MGT 8803: Business Fundamentals for Analytics – Spring Semester 2022
The class covered as many business concepts as possible including marketing, accounting, and supply chain optimization. There were different professors who helped guide the modules so it was interesting to have that mix for course. The level of straight memorization required to succeed with graded assignments was a bit much for me. Unfortunately this was a required course so whether or not the evaluation style was in my lane, I had to deal with it.
ISYE 6414: Regression Analysis – Summer Semester 2022
Regression Analysis gave a breadth of model building and illustrated underlying concepts behind each. The course uses R and material included cleaning and transforming data, variable selection, and linear and logistic regression. The homework assignments were fairly simple and I found having code snippets prepared in one file for the open book portion of exams to be helpful.

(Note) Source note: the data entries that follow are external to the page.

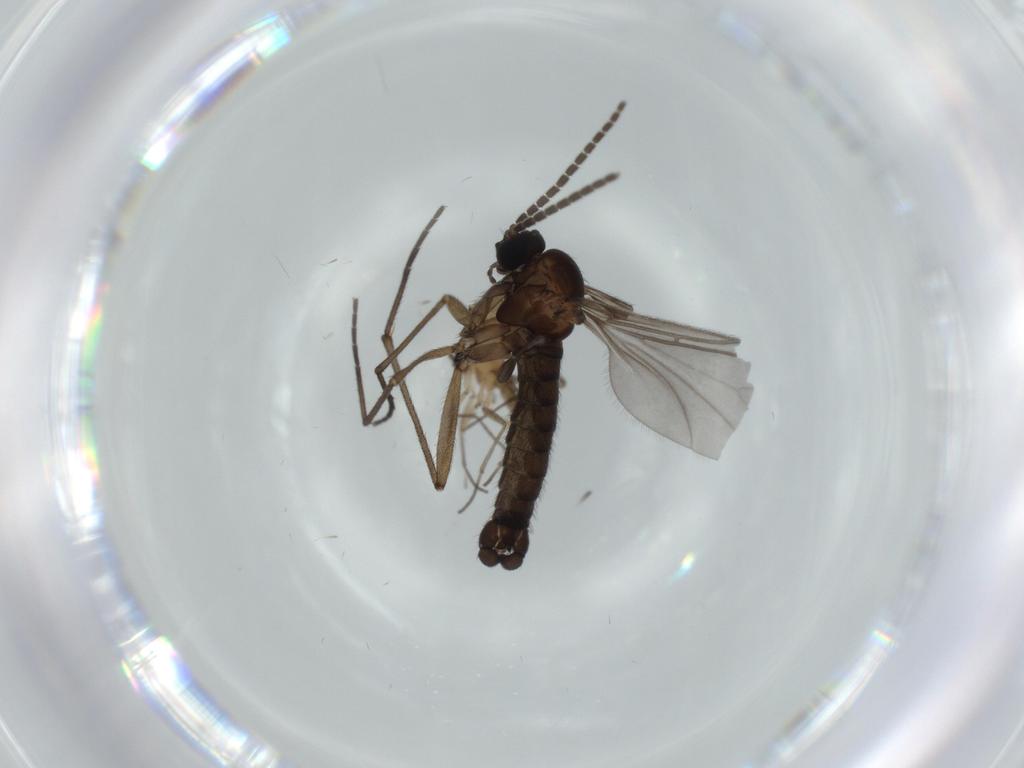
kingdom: Animalia
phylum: Arthropoda
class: Insecta
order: Diptera
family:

CSE 6242: Data and Visual Analytics – Fall Semester 2022
As one of the advanced requirements for the OMSA program, I was a little hesitant on the learning curve this course was rumored to have. The class was a grand tour of dabbling in different languages and programs like Python, SQL, Spark, and D3. A course project is a huge component of this class and it was nice to collaborate with classmates and translate what we learned into something tangible. Overall the homework assignments were only a major bummer because you could have a solution that looked exactly like the answer, but still get zero or minimal points from the auto-grader. There are no explicit homework solutions and I struggled with understanding what exactly needed to be corrected when I did not get full credit. Luckily, there were ample opportunities for extra credit to make up for any missed points from the homework.
ISYE 7406: Data Mining and Statistical Learning – Spring Semester 2023
I’m currently a couple weeks into the course for the Spring 2023 semester but so far the blend of theoretical background for statistics and practical R analysis has been manageable.

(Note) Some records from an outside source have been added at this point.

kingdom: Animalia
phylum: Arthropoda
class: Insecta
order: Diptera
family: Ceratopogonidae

Balancing Professional, Academic, and Social Obligations
I attended a meetup in December 2022 at the main Atlanta campus for the Analytics and Cybersecurity programs and reflected on my personal experience after speaking with fellow students and alumni. There seemed to be a decent mix of professional backgrounds and mostly everyone I spoke with also worked full time for the duration of the program.
Personally, I have found that one course a semester has worked best for me. The only semester I doubled up was my first semester for two of the required core classes: ISYE 6501 and CSE 6040. In hindsight I think I would have been better off just taking one course instead of constantly feeling like I was flipping back and forth between the two.
For time spent on homework and studying, I have found that chipping away a little bit everyday has given me the best results thus far. It tends to keep concepts relevant as opposed to taking couple-day breaks between learning material. There have still been times where I have taken breaks for travel or vacation but a lot of the courses allow for some leniency for frontloading assignments and learning with the schedules for module releases.
Overall OMSA Experience
I’ve been pleasantly surprised in the program so far but still have plenty of days where I have the same frustrations that anyone else might with learning new material. The practical translation of concepts from the courses seems to be the main draw and highlight for folks in the OMSA program. I look forward to continuing to build skills in future classes. I am likely taking MGT 6203 (Data Analytics in Business) for summer 2023 and then ISYE 6669 (Deterministic Optimization) for fall 2023.